- _Instructions to follow_: Reproduce every line of the data below in the same order. Leave out the pictures.

- _Material for this exercise_:
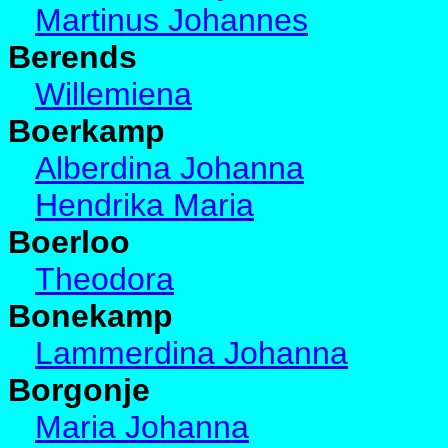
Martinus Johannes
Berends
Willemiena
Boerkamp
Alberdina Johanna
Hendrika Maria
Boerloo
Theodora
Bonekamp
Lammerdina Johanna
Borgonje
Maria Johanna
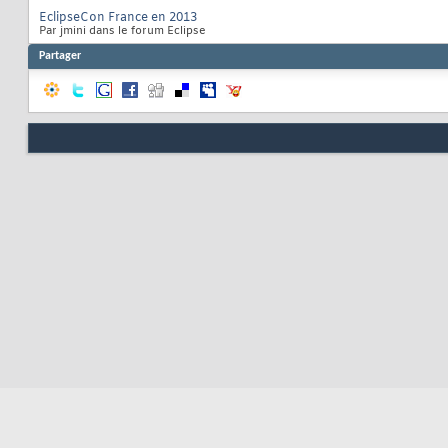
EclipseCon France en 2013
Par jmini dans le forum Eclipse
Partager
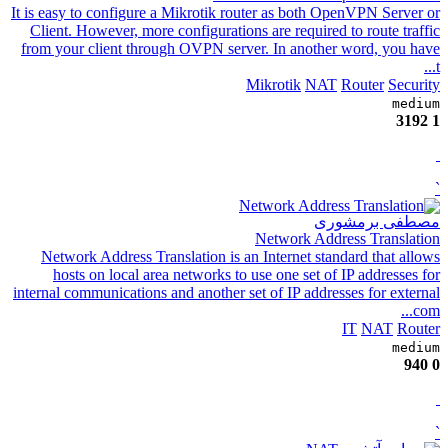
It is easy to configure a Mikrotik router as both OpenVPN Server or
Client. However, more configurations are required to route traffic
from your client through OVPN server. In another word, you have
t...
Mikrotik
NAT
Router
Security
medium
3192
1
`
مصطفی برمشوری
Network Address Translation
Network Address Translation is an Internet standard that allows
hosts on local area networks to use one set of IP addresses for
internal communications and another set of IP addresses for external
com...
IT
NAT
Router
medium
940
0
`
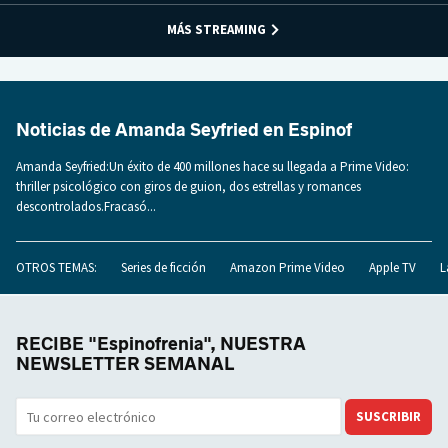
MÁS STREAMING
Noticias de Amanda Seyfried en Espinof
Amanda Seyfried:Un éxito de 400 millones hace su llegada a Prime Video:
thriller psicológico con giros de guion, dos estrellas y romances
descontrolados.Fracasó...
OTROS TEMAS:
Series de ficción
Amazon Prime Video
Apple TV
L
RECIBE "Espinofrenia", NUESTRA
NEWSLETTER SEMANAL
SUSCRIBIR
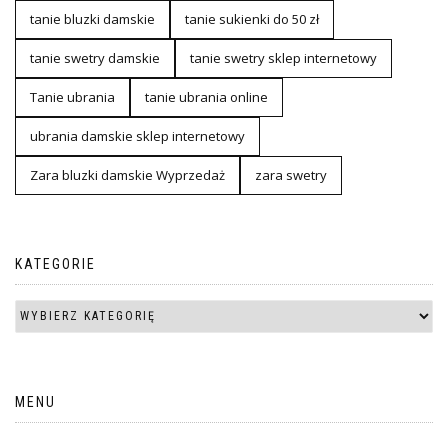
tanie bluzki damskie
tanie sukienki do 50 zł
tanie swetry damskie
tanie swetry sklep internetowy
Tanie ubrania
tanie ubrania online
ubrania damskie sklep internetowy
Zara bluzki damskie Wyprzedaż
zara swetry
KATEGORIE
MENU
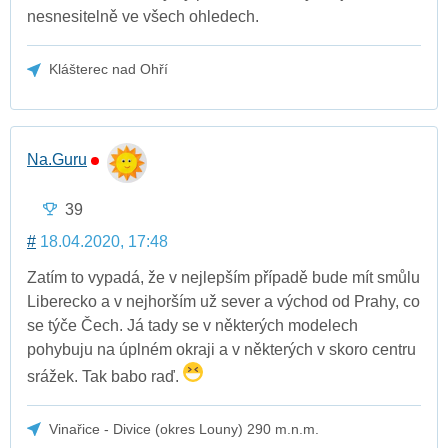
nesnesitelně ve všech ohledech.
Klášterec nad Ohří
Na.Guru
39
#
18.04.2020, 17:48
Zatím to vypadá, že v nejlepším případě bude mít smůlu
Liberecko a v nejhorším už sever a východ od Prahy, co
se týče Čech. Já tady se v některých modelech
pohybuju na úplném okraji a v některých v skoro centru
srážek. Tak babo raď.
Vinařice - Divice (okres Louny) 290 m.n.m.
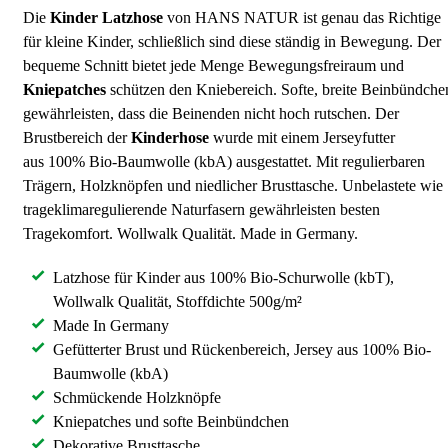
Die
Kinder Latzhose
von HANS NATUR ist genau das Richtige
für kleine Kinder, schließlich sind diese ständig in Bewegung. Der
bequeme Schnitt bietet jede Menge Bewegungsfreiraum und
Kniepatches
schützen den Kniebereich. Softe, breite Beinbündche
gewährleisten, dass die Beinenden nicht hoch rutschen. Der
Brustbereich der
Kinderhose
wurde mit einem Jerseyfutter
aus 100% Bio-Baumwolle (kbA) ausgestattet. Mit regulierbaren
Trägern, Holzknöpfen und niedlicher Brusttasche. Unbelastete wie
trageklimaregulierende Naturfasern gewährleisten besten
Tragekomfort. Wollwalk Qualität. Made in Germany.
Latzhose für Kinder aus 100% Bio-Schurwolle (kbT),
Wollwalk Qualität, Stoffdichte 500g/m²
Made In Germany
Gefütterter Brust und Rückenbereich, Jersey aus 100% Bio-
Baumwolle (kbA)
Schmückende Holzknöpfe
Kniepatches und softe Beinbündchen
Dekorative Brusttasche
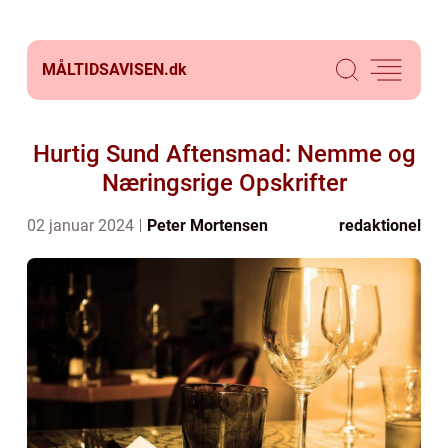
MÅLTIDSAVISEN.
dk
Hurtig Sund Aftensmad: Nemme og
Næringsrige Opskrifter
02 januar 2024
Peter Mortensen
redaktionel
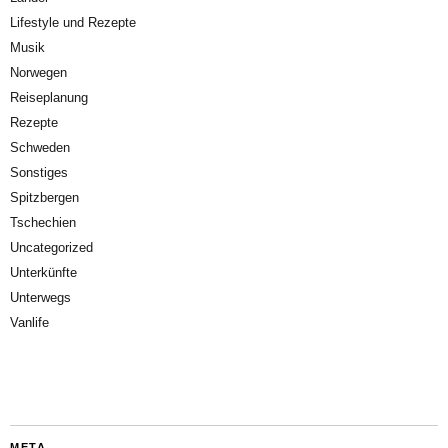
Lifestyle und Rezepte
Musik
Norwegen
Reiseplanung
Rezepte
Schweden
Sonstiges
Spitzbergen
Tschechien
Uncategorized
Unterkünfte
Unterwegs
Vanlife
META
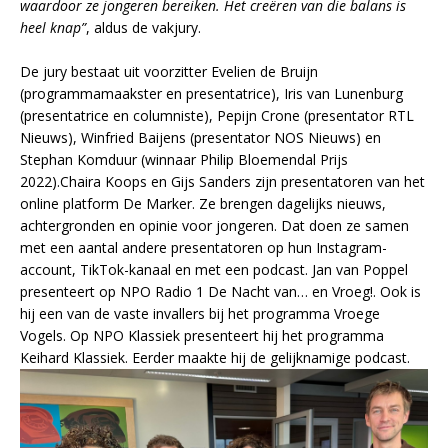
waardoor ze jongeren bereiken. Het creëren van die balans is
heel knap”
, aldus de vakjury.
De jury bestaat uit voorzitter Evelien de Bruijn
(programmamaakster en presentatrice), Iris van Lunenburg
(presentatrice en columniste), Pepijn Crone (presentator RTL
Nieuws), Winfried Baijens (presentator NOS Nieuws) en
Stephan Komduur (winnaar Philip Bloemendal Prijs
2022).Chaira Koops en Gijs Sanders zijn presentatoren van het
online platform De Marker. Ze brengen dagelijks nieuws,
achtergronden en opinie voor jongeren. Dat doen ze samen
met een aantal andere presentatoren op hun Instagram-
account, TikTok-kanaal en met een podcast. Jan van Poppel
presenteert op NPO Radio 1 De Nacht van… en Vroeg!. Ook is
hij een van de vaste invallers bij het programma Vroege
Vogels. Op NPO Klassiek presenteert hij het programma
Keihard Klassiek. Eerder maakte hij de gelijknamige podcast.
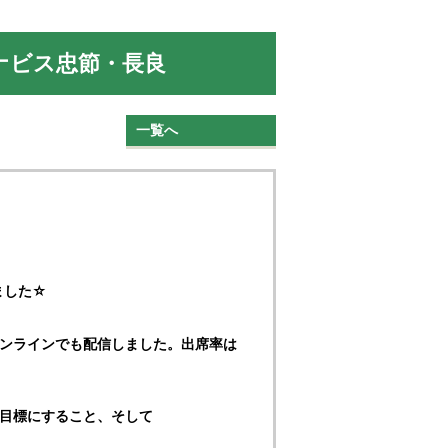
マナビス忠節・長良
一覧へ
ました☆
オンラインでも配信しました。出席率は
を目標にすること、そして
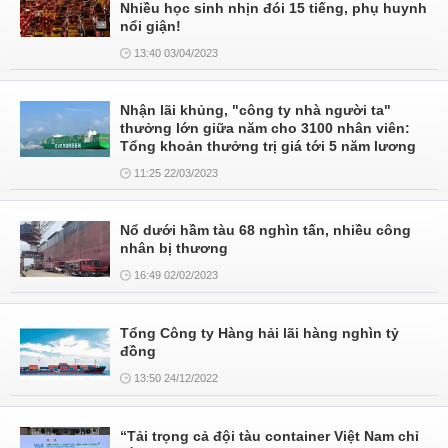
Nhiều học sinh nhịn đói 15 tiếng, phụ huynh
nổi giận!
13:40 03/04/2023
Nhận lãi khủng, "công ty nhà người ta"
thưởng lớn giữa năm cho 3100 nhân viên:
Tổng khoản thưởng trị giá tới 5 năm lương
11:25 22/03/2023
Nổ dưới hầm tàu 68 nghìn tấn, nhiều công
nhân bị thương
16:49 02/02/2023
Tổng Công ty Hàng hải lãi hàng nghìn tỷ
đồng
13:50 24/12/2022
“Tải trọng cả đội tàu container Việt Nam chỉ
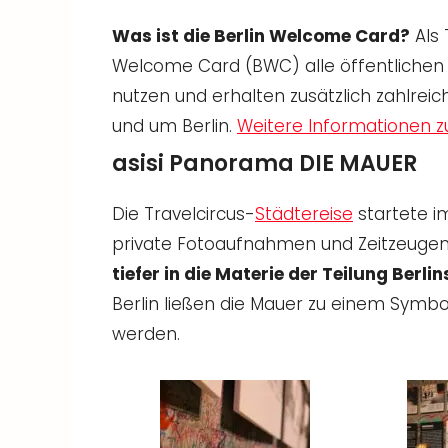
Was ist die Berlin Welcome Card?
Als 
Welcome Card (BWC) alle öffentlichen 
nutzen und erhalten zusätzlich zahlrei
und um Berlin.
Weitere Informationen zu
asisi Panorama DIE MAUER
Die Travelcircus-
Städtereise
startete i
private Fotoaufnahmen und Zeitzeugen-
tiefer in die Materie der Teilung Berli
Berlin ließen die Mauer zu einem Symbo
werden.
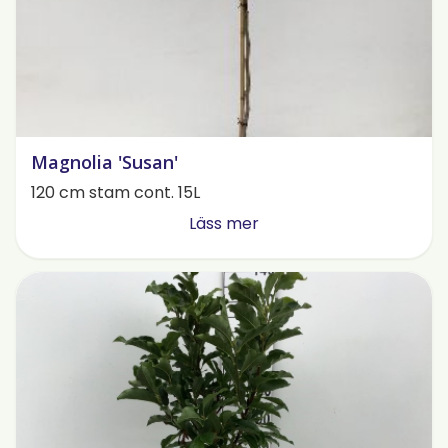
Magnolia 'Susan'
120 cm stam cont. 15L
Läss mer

- _Task output_:
Martinus Johannes
Berends
Willemiena
Boerkamp
Alberdina Johanna
Hendrika Maria
Boerloo
Theodora
Bonekamp
Lammerdina Johanna
Borgonje
Maria Johanna
EclipseCon France en 2013
Par jmini dans le forum Eclipse
Partager
It is easy to configure a Mikrotik router as both OpenVPN Server or
Client. However, more configurations are required to route traffic
from your client through OVPN server. In another word, you have
t...
Mikrotik
NAT
Router
Security
medium
3192
1
`
مصطفی برمشوری
Network Address Translation
Network Address Translation is an Internet standard that allows
hosts on local area networks to use one set of IP addresses for
internal communications and another set of IP addresses for external
com...
IT
NAT
Router
medium
940
0
`
MÁS STREAMING
Noticias de Amanda Seyfried en Espinof
Amanda Seyfried:Un éxito de 400 millones hace su llegada a Prime Video:
thriller psicológico con giros de guion, dos estrellas y romances
descontrolados.Fracasó...
OTROS TEMAS:
Series de ficción
Amazon Prime Video
Apple TV
L
RECIBE "Espinofrenia", NUESTRA
NEWSLETTER SEMANAL
SUSCRIBIR
tanie bluzki damskie
tanie sukienki do 50 zł
tanie swetry damskie
tanie swetry sklep internetowy
Tanie ubrania
tanie ubrania online
ubrania damskie sklep internetowy
Zara bluzki damskie Wyprzedaż
zara swetry
KATEGORIE
MENU
nesnesitelně ve všech ohledech.
Klášterec nad Ohří
Na.Guru
39
#
18.04.2020, 17:48
Zatím to vypadá, že v nejlepším případě bude mít smůlu
Liberecko a v nejhorším už sever a východ od Prahy, co
se týče Čech. Já tady se v některých modelech
pohybuju na úplném okraji a v některých v skoro centru
srážek. Tak babo raď.
Vinařice - Divice (okres Louny) 290 m.n.m.
Die
Kinder Latzhose
von HANS NATUR ist genau das Richtige
für kleine Kinder, schließlich sind diese ständig in Bewegung. Der
bequeme Schnitt bietet jede Menge Bewegungsfreiraum und
Kniepatches
schützen den Kniebereich. Softe, breite Beinbündche
gewährleisten, dass die Beinenden nicht hoch rutschen. Der
Brustbereich der
Kinderhose
wurde mit einem Jerseyfutter
aus 100% Bio-Baumwolle (kbA) ausgestattet. Mit regulierbaren
Trägern, Holzknöpfen und niedlicher Brusttasche. Unbelastete wie
trageklimaregulierende Naturfasern gewährleisten besten
Tragekomfort. Wollwalk Qualität. Made in Germany.
Latzhose für Kinder aus 100% Bio-Schurwolle (kbT),
Wollwalk Qualität, Stoffdichte 500g/m²
Made In Germany
Gefütterter Brust und Rückenbereich, Jersey aus 100% Bio-
Baumwolle (kbA)
Schmückende Holzknöpfe
Kniepatches und softe Beinbündchen
Dekorative Brusttasche
MÅLTIDSAVISEN.
dk
Hurtig Sund Aftensmad: Nemme og
Næringsrige Opskrifter
02 januar 2024
Peter Mortensen
redaktionel
Lifestyle und Rezepte
Musik
Norwegen
Reiseplanung
Rezepte
Schweden
Sonstiges
Spitzbergen
Tschechien
Uncategorized
Unterkünfte
Unterwegs
Vanlife
META
waardoor ze jongeren bereiken. Het creëren van die balans is
heel knap”
, aldus de vakjury.
De jury bestaat uit voorzitter Evelien de Bruijn
(programmamaakster en presentatrice), Iris van Lunenburg
(presentatrice en columniste), Pepijn Crone (presentator RTL
Nieuws), Winfried Baijens (presentator NOS Nieuws) en
Stephan Komduur (winnaar Philip Bloemendal Prijs
2022).Chaira Koops en Gijs Sanders zijn presentatoren van het
online platform De Marker. Ze brengen dagelijks nieuws,
achtergronden en opinie voor jongeren. Dat doen ze samen
met een aantal andere presentatoren op hun Instagram-
account, TikTok-kanaal en met een podcast. Jan van Poppel
presenteert op NPO Radio 1 De Nacht van… en Vroeg!. Ook is
hij een van de vaste invallers bij het programma Vroege
Vogels. Op NPO Klassiek presenteert hij het programma
Keihard Klassiek. Eerder maakte hij de gelijknamige podcast.
マナビス忠節・長良
一覧へ
ました☆
オンラインでも配信しました。出席率は
を目標にすること、そして
Nhiều học sinh nhịn đói 15 tiếng, phụ huynh
nổi giận!
13:40 03/04/2023
Nhận lãi khủng, "công ty nhà người ta"
thưởng lớn giữa năm cho 3100 nhân viên:
Tổng khoản thưởng trị giá tới 5 năm lương
11:25 22/03/2023
Nổ dưới hầm tàu 68 nghìn tấn, nhiều công
nhân bị thương
16:49 02/02/2023
Tổng Công ty Hàng hải lãi hàng nghìn tỷ
đồng
13:50 24/12/2022
“Tải trọng cả đội tàu container Việt Nam chỉ
Was ist die Berlin Welcome Card?
Als 
Welcome Card (BWC) alle öffentlichen 
nutzen und erhalten zusätzlich zahlrei
und um Berlin.
Weitere Informationen zu
asisi Panorama DIE MAUER
Die Travelcircus-
Städtereise
startete i
private Fotoaufnahmen und Zeitzeugen-
tiefer in die Materie der Teilung Berli
Berlin ließen die Mauer zu einem Symbo
werden.
Magnolia 'Susan'
120 cm stam cont. 15L
Läss mer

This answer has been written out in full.